Trees do not necessarily keep growing for as long as they keep photosynthesizing, according to a new study published in Science Advances. Researchers found that oak trees continue absorbing carbon dioxide well after their annual growth has ended, suggesting forests may store less carbon in wood than many climate models currently predict.
The discovery challenges a long standing assumption that higher rates of photosynthesis naturally lead to greater tree growth. If trees continue taking in carbon without turning much of it into new wood, less carbon may remain locked away over the long term.
Trees Keep Capturing Carbon After Growth Stops
Forests play a major role in slowing climate change because trees remove carbon dioxide (CO2) from the atmosphere and store much of it in their trunks, branches, and roots. Scientists have generally expected that rising atmospheric CO2 levels would boost photosynthesis, leading to faster growth and increased long term carbon storage.
The new findings suggest the relationship is more complicated. While trees may continue absorbing additional carbon, much of it does not necessarily become new wood. Instead, that carbon may be used to produce leaves, fuel short lived metabolic processes, or serve other functions, reducing the amount of carbon stored in forests compared with previous expectations.
The results could have important implications for climate forecasting.
“Right now, most models assume that if you have photosynthesis, you have growth. We find that’s not the case,” says lead author Mukund Palat Rao, an ecoclimatologist at Lamont-Doherty Earth Observatory, which is part of the Columbia Climate School. “Just because there is more photosynthesis might not necessarily mean more tree growth in the future.”
Why Photosynthesis and Growth Are Different
During photosynthesis, plants use sunlight to convert CO2 and water into sugars while releasing oxygen back into the atmosphere. The captured carbon remains inside the plant, but it is not all used to build wood.
Some of that carbon becomes woody tissue in the trunk, branches, and roots, where it can remain stored for decades, centuries, or even millennia.

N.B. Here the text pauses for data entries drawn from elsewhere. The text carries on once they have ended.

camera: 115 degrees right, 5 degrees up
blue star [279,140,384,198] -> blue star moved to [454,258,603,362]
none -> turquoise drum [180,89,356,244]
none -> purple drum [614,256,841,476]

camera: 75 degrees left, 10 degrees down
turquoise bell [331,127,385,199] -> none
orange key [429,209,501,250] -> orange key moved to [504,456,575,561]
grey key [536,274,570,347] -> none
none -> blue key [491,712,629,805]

The rest supports the production of leaves and fruit, is temporarily stored as starch, or is converted into compounds released into the soil to nourish microbial communities, improve nutrient uptake, and help defend the tree against disease.

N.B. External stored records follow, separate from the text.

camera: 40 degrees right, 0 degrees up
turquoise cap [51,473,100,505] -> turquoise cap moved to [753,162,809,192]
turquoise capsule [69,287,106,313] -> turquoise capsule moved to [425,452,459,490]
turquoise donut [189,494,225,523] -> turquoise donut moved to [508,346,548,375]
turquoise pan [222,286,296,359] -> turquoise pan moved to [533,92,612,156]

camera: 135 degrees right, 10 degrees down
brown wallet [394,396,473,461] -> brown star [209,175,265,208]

Because wood stores carbon for such long periods, understanding how much of the carbon captured through photosynthesis ultimately becomes woody biomass is critical for estimating how forests help slow climate change.
“Understanding how photosynthesis and growth are linked is very important from the perspective of understanding how forests will store carbon over long time scales,” says Rao.
Tracking Trees Across the United States
Scientists had previously suspected that carbon uptake and tree growth were not always synchronized, but there had been too few detailed observations to fully understand why.
To investigate, Rao and his colleagues combined several sources of data. They analyzed satellite imagery capable of detecting photosynthesis at 137 oak forest sites across the eastern United States and California. They also used instruments that measured CO2 levels in tree canopies every hour and sensors attached to tree trunks that tracked tiny changes in trunk size throughout the day. (Trees tend to expand at night as roots take up water, then shrink slightly in daytime as they transpire water, with the long-term trajectory adding up to growth.) The team also incorporated tree ring records and temperature data spanning 1950 through the present.
Together, these datasets provided daily measurements of photosynthesis, carbon uptake, and tree growth.
Trees Stop Growing Months Before Photosynthesis Ends
The researchers found a clear separation between growth and photosynthesis.
At eastern U.S. sites, oak trees typically grew from May through July but continued photosynthesizing into October. About 36 percent of their annual carbon assimilation occurred after growth had already stopped in late summer.
California oaks showed a different seasonal schedule but the same overall pattern. Growth generally occurred between December and April, then slowed during mid summer and ended by August even though photosynthesis continued. Roughly 26 percent of the trees’ yearly carbon uptake happened after growth had ceased.
According to Rao, the explanation is straightforward. Tree growth depends on internal water pressure, and that pressure drops quickly during hot, dry conditions.
“The moment you have dry and hot conditions, growth activity stops pretty instantly while photosynthesis seems to continue at a slightly decreased rate,” says Rao.
What Happens to the Extra Carbon?
Some of the carbon captured after growth ends is saved to help fuel growth when the next growing season begins. The remainder is used to produce new roots and leaves or is oxidized to keep living cells functioning through the winter.
Researchers still do not know exactly how much of that carbon eventually becomes long term woody biomass versus how much returns to the atmosphere over shorter time periods. However, the findings suggest that projections of forests growing larger and storing substantially more carbon in a warmer, CO2 rich world may need to be reconsidered.
The team also found that the disconnect between photosynthesis and growth became even stronger during years when local weather swung between unusually wet and unusually dry conditions. Because climate change is expected to increase this kind of variability in many regions, the pattern could become more common in the future.
Rao and his colleagues are now investigating whether similar patterns occur in other tree species, forest ecosystems, and climates. He expects the degree of separation between photosynthesis and growth will vary across different forests, but says many questions remain unanswered.
“I don’t really have answers yet,” he says. “There are many questions still left to address.”